As we brace ourselves for attacks on our offices this week, we urgently need this to be a turning point for all of us. The only way forward is to push back against anti-migrant language wherever we find it and instead have the courage to question the lies we are fed about immigration and about how ordinary people feel about it.
In the aftermath of this violence people have come out to clear the mess and support those attacked. Volunteers are rebuilding mosques and standing guard outside vulnerable people’s accommodation. The rail workers union has urged its members to protect those under attack. We need these actions to become a broader mainstream national movement to push back against the tide of fascism.
Today’s resistance and outrage is necessary, but we need to consistently confront anti-migrant narratives, not only when the racism it brews reaches boiling point.

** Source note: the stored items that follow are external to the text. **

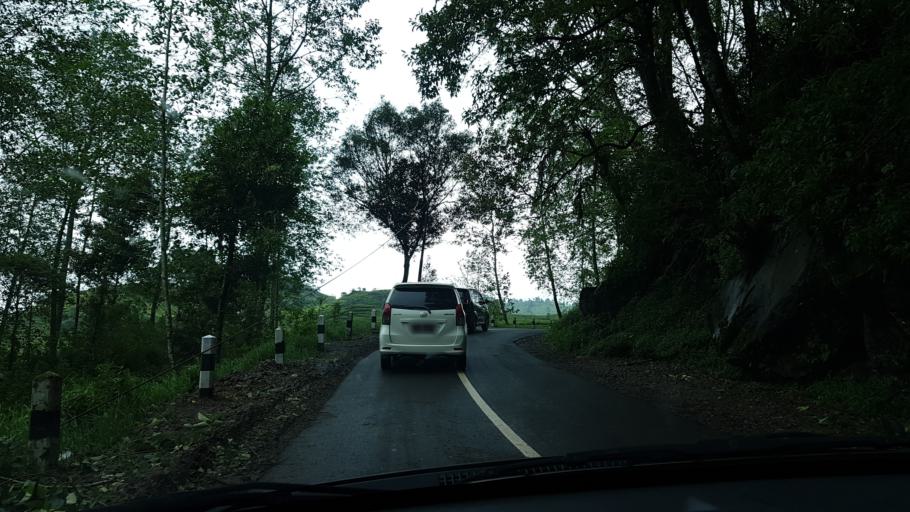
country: ID
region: West Java
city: Banjar
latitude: -7.1507
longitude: 107.3826
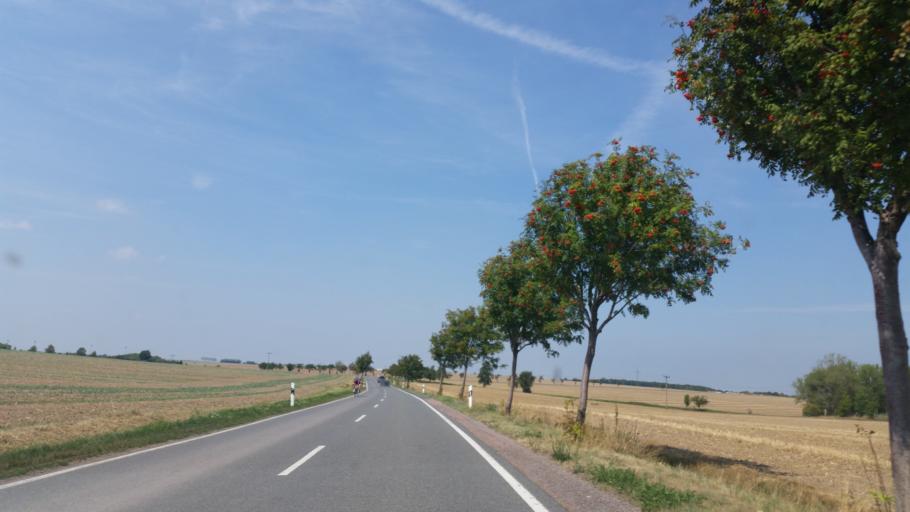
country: DE
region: Saxony
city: Wilsdruff
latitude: 51.0649
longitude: 13.5538
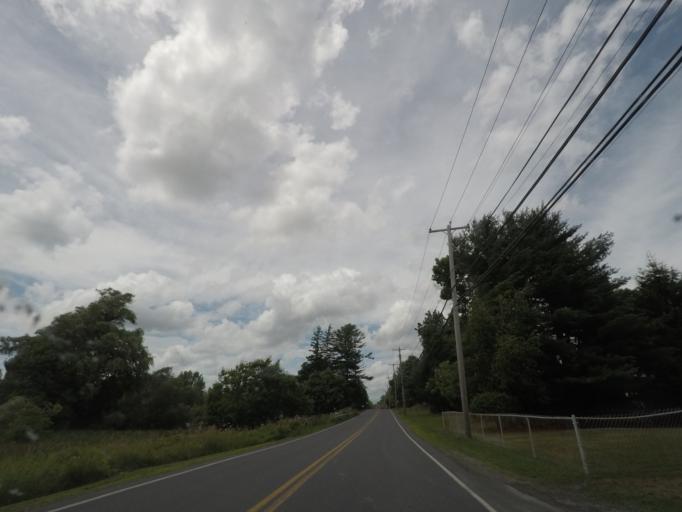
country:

None of this has ever been about three innocent lives lost, it has never been about patriotism, it has been fascism – pure and simple.
While the far-right plan to attack organisations like ours, our message is clear: we will not move, we will not stop supporting migrant communities, and we will not stop striving for a country that welcomes those in need.
If those who planned to attack our offices stopped and thought, they would see that what we have in common will always be bigger than what divides us.
We’re living through a cost of living crisis that makes life harder for all of us. Our NHS is underfunded and mismanaged and our education system fails children of all colours. Consecutive governments have failed working class people across the country and shifted the blame onto people who have had nothing to do with the poverty they caused.
To counter this wave of hate, we need strong leadership, unwavering solidarity and a new politics based on the value of our shared humanity.
Community solidarity is the only way to beat hate and division and, on Wednesday (7 August) night, we saw thousands across the country resist the far right, from London to Liverpool. People, when not manipulated by politicians and the media, want to live in peace in their communities and last nights counter-protests are proof of this.
We must continue to stand firmly together, now more than ever. Check in with loved ones and neighbours, offer support and build collective care. If we are safe and able, we should organise, in our workplaces and communities, and strengthen the movement for justice, freedom and dignity for all.
Ravishaan Rahel Muthiah is the director of communications at the Joint Council for the Welfare of Immigrants.